I thought the tower below us looked like it was covered in blue/aqua buttons!
So at the top, there are two floors. On the second floor the outer 2 meters or so, rotated around the center. Since it wasn't overly crowded we just had a seat and enjoyed the views.
After we had our fill of the towers, we headed back down and walked a bit more to the Sea Bridge. Along the way we pretended to lay an egg, pose with the towers, and contemplate the meaning of life.
We then walked out to the end of the Sea Bridge, which provided more photo ops with the towers behind us, as well as a great skyline shot as evening was coming upon us.
We were able to catch another cab back to our hotel. The city of Kuwait is rather expansive! Wikipedia says the city is 200 sq km (80 sq mi). So cabs were necessary (and no Uber in country). Back at the hotel, we checked out a display case. It was probably one of the neatest things at the hotel, it was a small display of items/photos from the 1990 Iraqi invasion.
While really neat to see war artifacts and how the invasion affected the very building we were standing in (that occurred while we both alive) was sad as well. It's sad to see how much destruction war can cause and scary that it affected everyday people doing normal things.
That evening, after dinner, we headed to the hotel pool/hot tub to play/soak our sore bodies from all the walking we had done (really wishing my step counter hadn't bit the dust a while back!). It was fun to watch planes land as well, our hotel was quite close to the airport!
We found out that every morning, the hotel offers a shuttle to The Avenues. According to the mall website, The Avenues is one of the largest malls in the world with 1,100 stores spread across 12 districts. Each district had a different/distinct architecture to it. I can't find how much area it covers, but we were told that one of the districts is a mile long! On our flight into Kuwait, Clarissa's glasses had broken (one of the side pieces fell off) and were using bandaids to hold them together. We figured we would be able to find a glasses shop that might be able to repair them. We found several, but sadly they were unfixable. After our morning and lunch at the mall, we caught a taxi over to Marina Bay Beach. This is were the boat trips to Failaka Islands could be caught. In addition to all the ancient artifacts (ie Greek/Roman ruins), there is also a number of rusted out/abandoned tanks and such. Good photography material!! Sadly, it was too windy to make the 20 kilometer crossing over to the Islands, but we were offered a harbor cruise of sorts along the coastline. Figured why not!
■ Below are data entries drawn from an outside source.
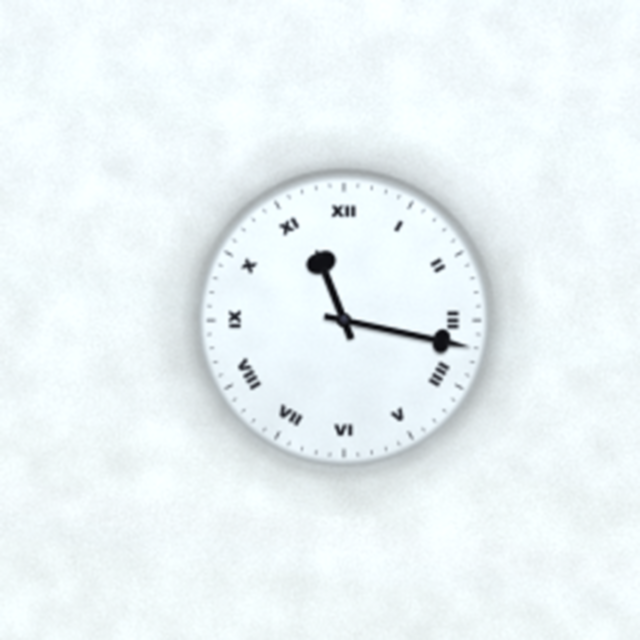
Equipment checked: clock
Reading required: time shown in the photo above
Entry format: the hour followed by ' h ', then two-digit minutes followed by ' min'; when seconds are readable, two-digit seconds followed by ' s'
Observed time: 11 h 17 min
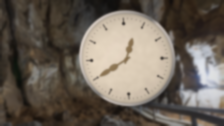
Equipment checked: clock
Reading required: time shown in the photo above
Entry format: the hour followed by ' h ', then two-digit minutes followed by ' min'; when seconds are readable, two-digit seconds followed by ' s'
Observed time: 12 h 40 min
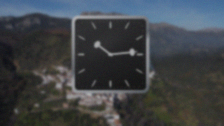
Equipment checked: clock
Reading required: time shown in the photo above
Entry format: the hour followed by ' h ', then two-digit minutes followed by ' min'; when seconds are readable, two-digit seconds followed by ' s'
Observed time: 10 h 14 min
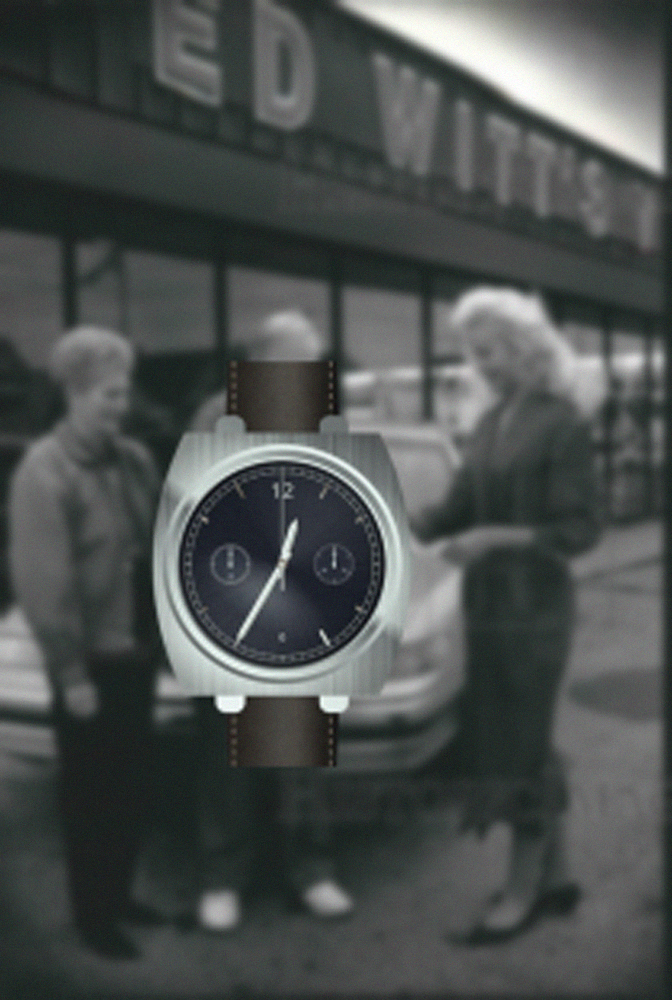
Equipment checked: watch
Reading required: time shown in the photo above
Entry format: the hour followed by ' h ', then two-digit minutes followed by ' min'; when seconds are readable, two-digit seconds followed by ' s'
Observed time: 12 h 35 min
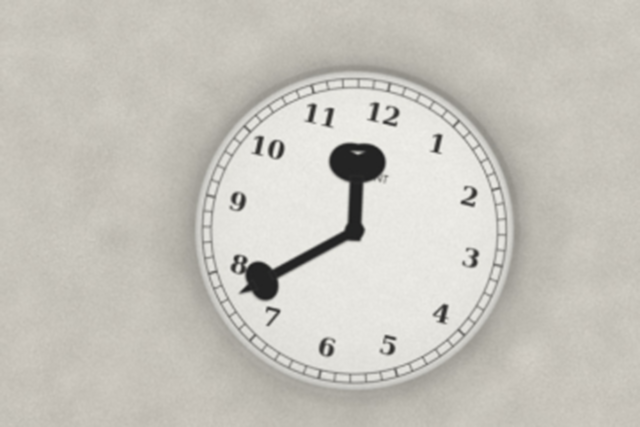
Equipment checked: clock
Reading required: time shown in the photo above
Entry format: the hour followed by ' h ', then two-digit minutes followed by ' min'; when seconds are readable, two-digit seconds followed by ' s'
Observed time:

We started along the coast (above) and to the far right you see the tiny Kuwait Towers. We travelled to this close to the towers (below)! At one point, I saw a dorsal fin or two. I pointed but the captain had no clue what I was pointing to, so continued along his route.
On the way back, the wind/seas/waves definitely picked up and we took a few waves pretty hard. Clarissa had moved to the back and was soaked as we pulled back into the harbor!
All of us were wet, so we treated ourselves to some warm Toll House chocolate chip cookies (from the Toll House Storefront!!). Yum!!
We headed back to our hotel to get some dry clothes, dinner and pool time again. We then had to pack up as were flying out the next morning! Kuwait City was a perfect little getaway for our long weekend. It provided us the chance to scratch another country off our map. Other the military and oil company employees, very few people can say they have been to Kuwait!
On our flight back to Doha, upon landing the flight attendant's disembarking message was first spoken in Arabic and then in English. At the end of the Arabic part of the message, Clarissa turns to me and says "they just said Thank-you"...that was a super proud momma moment as her 'less than 2 months' of Arabic class has already taught her enough to understand a few words in messages!!